Injunctive Relief. The parties agree that in the case of the breach of any provision of this “Secrecy and Confidentiality” article, the aggrieved party will suffer immediate and irreparable harm, and that immediate injunctive relief will therefore be appropriate.
Ownership. InsightAtlast retains all right, title and interest in and to the Licensed Technology and any Derived Technology. Derived Technology shall mean any translation (including translation into other computer languages), port, modification, correction, addition, extension, upgrade, improvement, compilation, abridgment, or other form in which an existing work may be recast, transformed or adapted for copyrightable or copyrighted material, (2) any improvement for patentable or patented material, and (3) any new material derived from existing material which is protected by trade secret.
ALL WORK PRODUCT PROVIDED BY INSIGHTATLAST TO LICENSEE IS NOT WORK-MADE-FOR-HIRE AND LICENSEE HAS NO RIGHTS IN SUCH WORK PRODUCT OTHER THAN WHAT IS EXPRESSLY GRANTED HEREIN.
Notice. Any notice required by this Agreement or given in connection with it, shall be in writing and shall be given to the appropriate party by personal delivery or by certified mail, postage prepaid, or recognized overnight delivery services. If to InsightAtlast: InsightAtlast, LLC, 1 Elm Street, Milford, NH 03055. If to LICENSEE, to name and address provided on Purchase Agreement.
Governing Law. This Agreement shall be construed and enforced in accordance with the laws of the state of New Hampshire.
No Assignment.
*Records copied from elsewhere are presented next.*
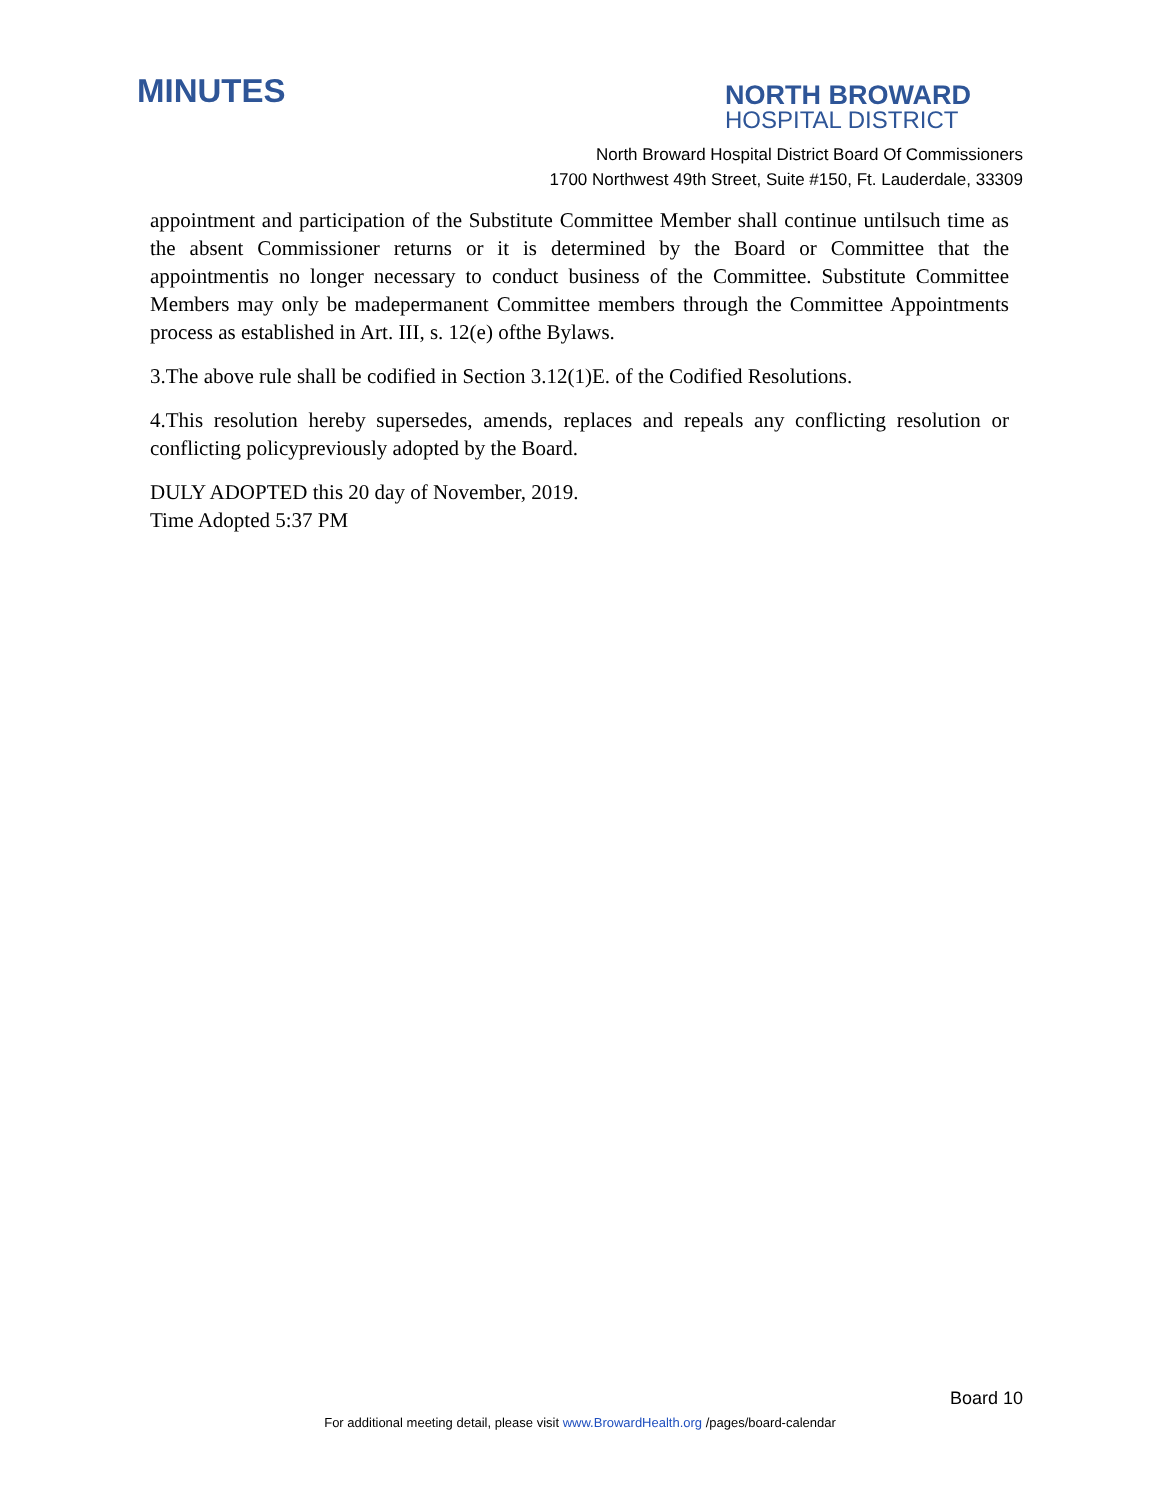MINUTES
NORTH BROWARD
HOSPITAL DISTRICT
North Broward Hospital District Board Of Commissioners
1700 Northwest 49th Street, Suite #150, Ft. Lauderdale, 33309
appointment and participation of the Substitute Committee Member shall continue untilsuch time as the absent Commissioner returns or it is determined by the Board or Committee that the appointmentis no longer necessary to conduct business of the Committee. Substitute Committee Members may only be madepermanent Committee members through the Committee Appointments process as established in Art. III, s. 12(e) ofthe Bylaws.
3.The above rule shall be codified in Section 3.12(1)E. of the Codified Resolutions.
4.This resolution hereby supersedes, amends, replaces and repeals any conflicting resolution or conflicting policypreviously adopted by the Board.
DULY ADOPTED this 20 day of November, 2019.
Time Adopted 5:37 PM
Board 10
For additional meeting detail, please visit www.BrowardHealth.org /pages/board-calendar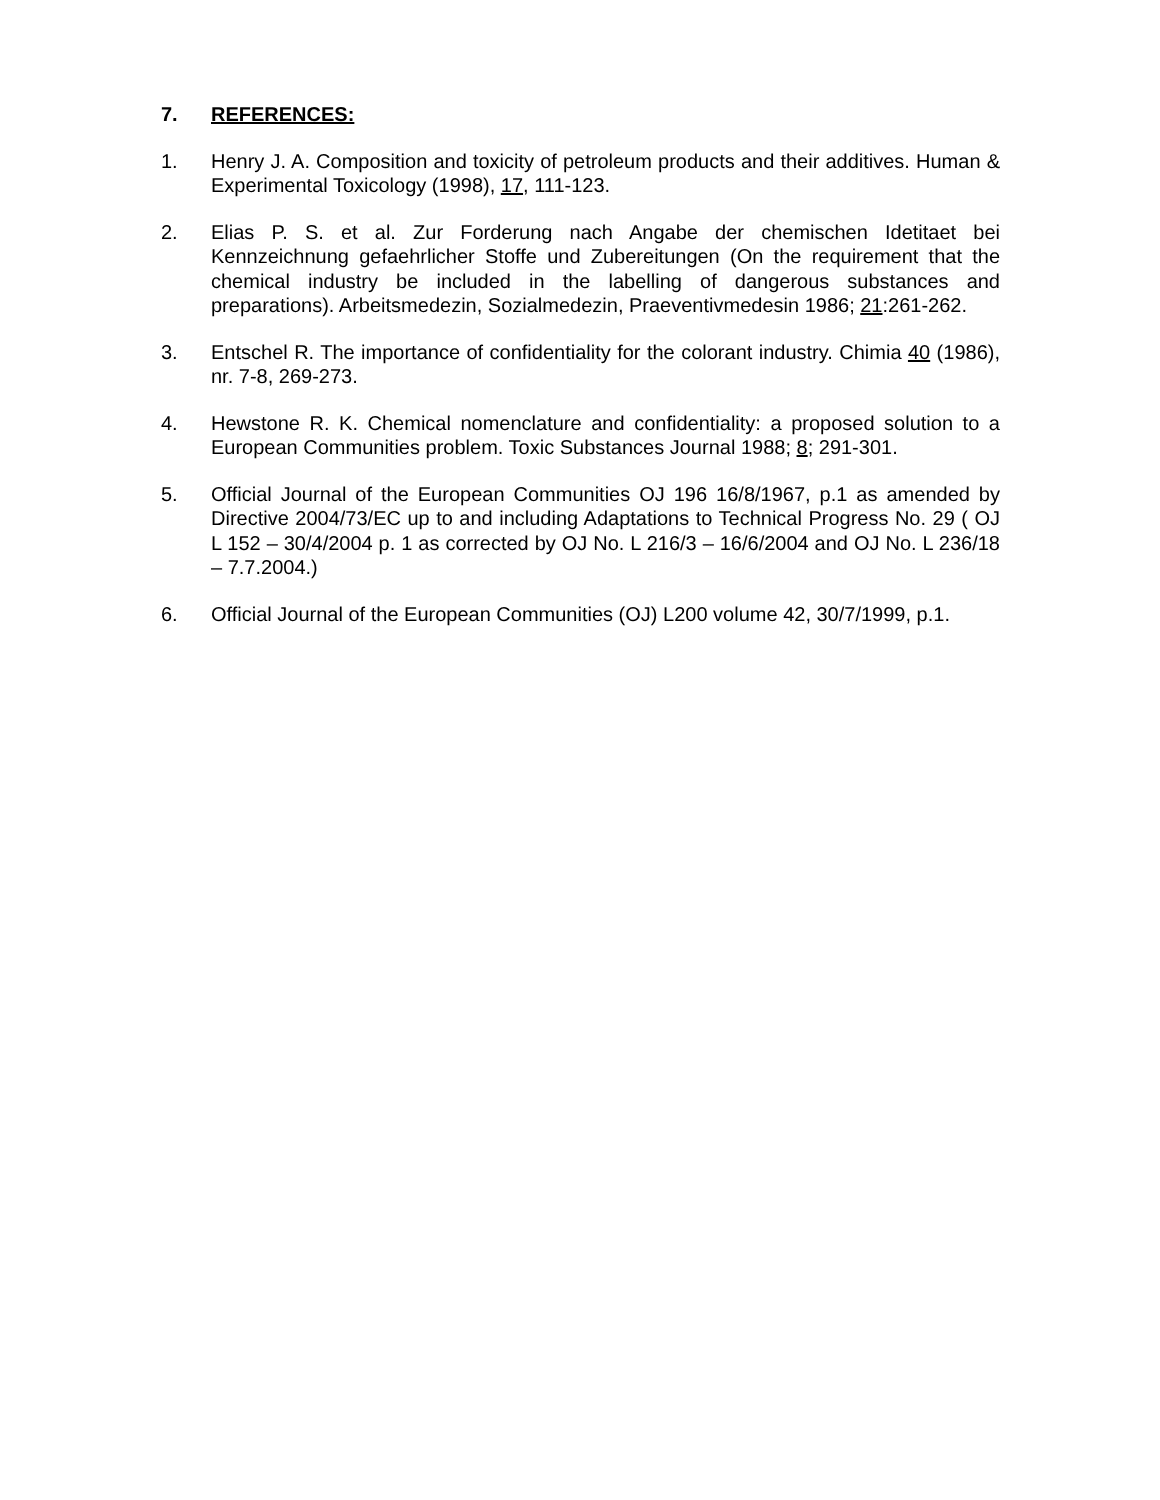7. REFERENCES:
1. Henry J. A. Composition and toxicity of petroleum products and their additives. Human & Experimental Toxicology (1998), 17, 111-123.
2. Elias P. S. et al. Zur Forderung nach Angabe der chemischen Idetitaet bei Kennzeichnung gefaehrlicher Stoffe und Zubereitungen (On the requirement that the chemical industry be included in the labelling of dangerous substances and preparations). Arbeitsmedezin, Sozialmedezin, Praeventivmedesin 1986; 21:261-262.
3. Entschel R. The importance of confidentiality for the colorant industry. Chimia 40 (1986), nr. 7-8, 269-273.
4. Hewstone R. K. Chemical nomenclature and confidentiality: a proposed solution to a European Communities problem. Toxic Substances Journal 1988; 8; 291-301.
5. Official Journal of the European Communities OJ 196 16/8/1967, p.1 as amended by Directive 2004/73/EC up to and including Adaptations to Technical Progress No. 29 ( OJ L 152 – 30/4/2004 p. 1 as corrected by OJ No. L 216/3 – 16/6/2004 and OJ No. L 236/18 – 7.7.2004.)
6. Official Journal of the European Communities (OJ) L200 volume 42, 30/7/1999, p.1.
Neither this Agreement nor any interest in this Agreement may be assigned by LICENSEE without the prior express written approval of InsightAtlast.
Severability. If any term of this Agreement is held by a court of competent jurisdiction to be invalid or unenforceable, then this Agreement, including all of the remaining terms, will remain in full force and effect as if such invalid or unenforceable term had never been included.
Headings. Headings used in this Agreement are provided for convenience only and shall not be used to construe meaning or intent.